Hélène Cixous, née le 5 juin 1937 à Oran en Algérie, est une écrivaine et universitaire française.
Elle se fait connaitre par son roman autobiographique Dedans (1969, Prix Médicis) et son essai Le Rire de la Méduse (1975), œuvre-phare de l'« écriture féminine » dont elle devient une figure majeure, aux côtés notamment de Julia Kristeva et Luce Irigaray. Également auteure dramatique, elle écrit plusieurs pièces pour le Théâtre du Soleil, où sa collaboration avec Ariane Mnouchkine dure depuis 1984.
La carrière académique d'Hélène Cixous est principalement associée au Centre universitaire de Vincennes, dont elle est l'une des fondatrices en 1968 et où elle créé en 1974 le Centre d'études féminines, premier du genre en Europe. Elle est lauréate de nombreux prix pour ses pièces et pour ses textes, théoriques ou de fiction, et docteure honoris causa d'une dizaine d'universités dans le monde.
Hélène Cixous est née à Oran d'un père médecin (Georges Cixous, également né en Algérie, 1908-1948), et d'une mère allemande devenue sage-femme en 1952 (Eve Klein,1910-2013), au sein d'une famille juive, ashkénaze par la mère, séfarade par le père .

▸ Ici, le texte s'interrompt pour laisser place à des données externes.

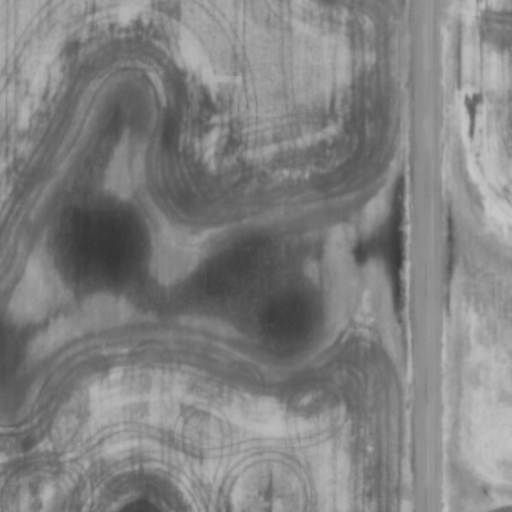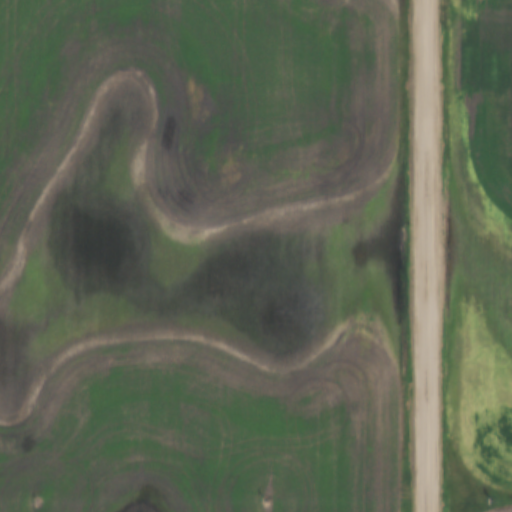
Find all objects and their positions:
road: (423, 256)
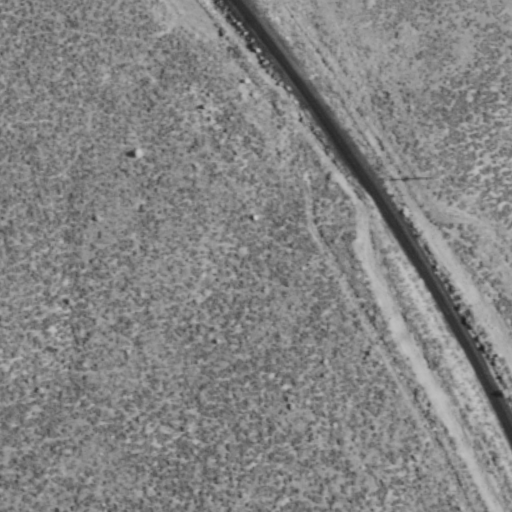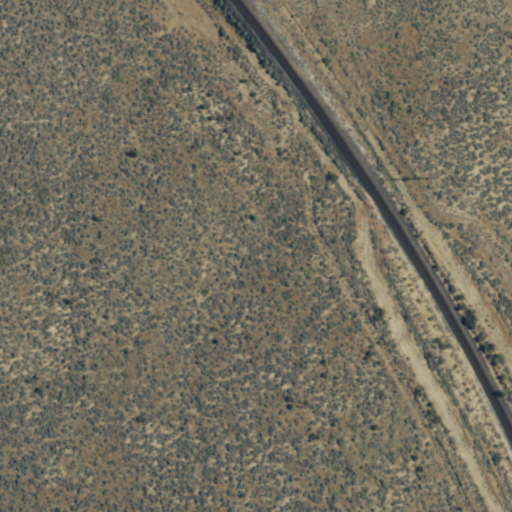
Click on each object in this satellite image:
railway: (383, 212)
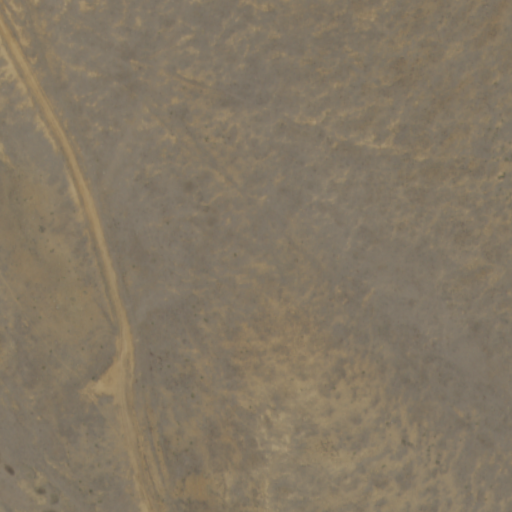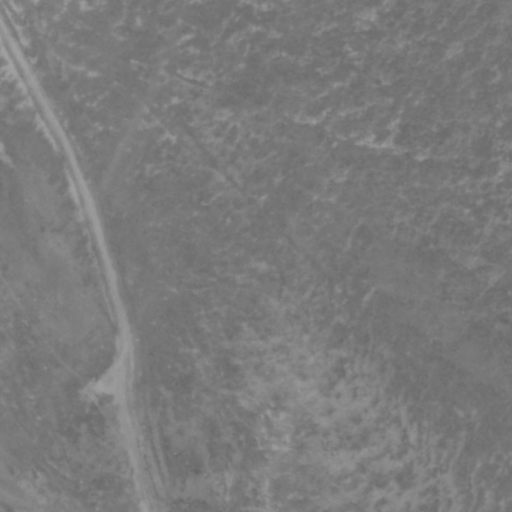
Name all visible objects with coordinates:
road: (89, 275)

En 1955, elle se marie, quitte l'Algérie et donne naissance à trois enfants, Anne-Emmanuelle, Stéphane, Pierre-François.
Hélène Cixous est reçue à l'agrégation d'anglais en 1959.
Proche de Jean-Jacques Mayoux, elle rédige une thèse sur James Joyce, devenant docteur ès lettres (1968).
Elle est professeure à l'université de Nanterre en 1967.
En 1969, elle participe à la fondation de la revue Poétique, avec Tzvetan Todorov et Gérard Genette.
Elle est à l'origine, avec Raymond Las Vergnas, de la création du centre universitaire de Vincennes, après Mai 68. Elle y occupe dès 1969 une chaire de littérature anglaise, et elle y fonde en 1974 le Centre d'études féminines et d'études de genre, pionnier en Europe.
À partir de 1983, elle anime un séminaire au Collège international de philosophie.
À partir de 1967, Hélène Cixous publie une œuvre considérable, composée d'une soixantaine de titres essentiellement parus aux éditions Grasset, Gallimard, Des femmes et Galilée. Elle est en outre dramaturge et ses pièces sont mises en scène par Simone Benmussa au théâtre d'Orsay, par Daniel Mesguich au Théâtre de la Ville et par Ariane Mnouchkine au Théâtre du Soleil.
Elle publie des textes sur Jacques Derrida et sur James Joyce, mais aussi sur les œuvres de Clarice Lispector, qu’elle contribue à faire connaître en France, Maurice Blanchot, Franz Kafka, Heinrich von Kleist, Montaigne, Ingeborg Bachmann, Thomas Bernhard, Marina Tsvetaeva, Jean Genet et Samuel Beckett.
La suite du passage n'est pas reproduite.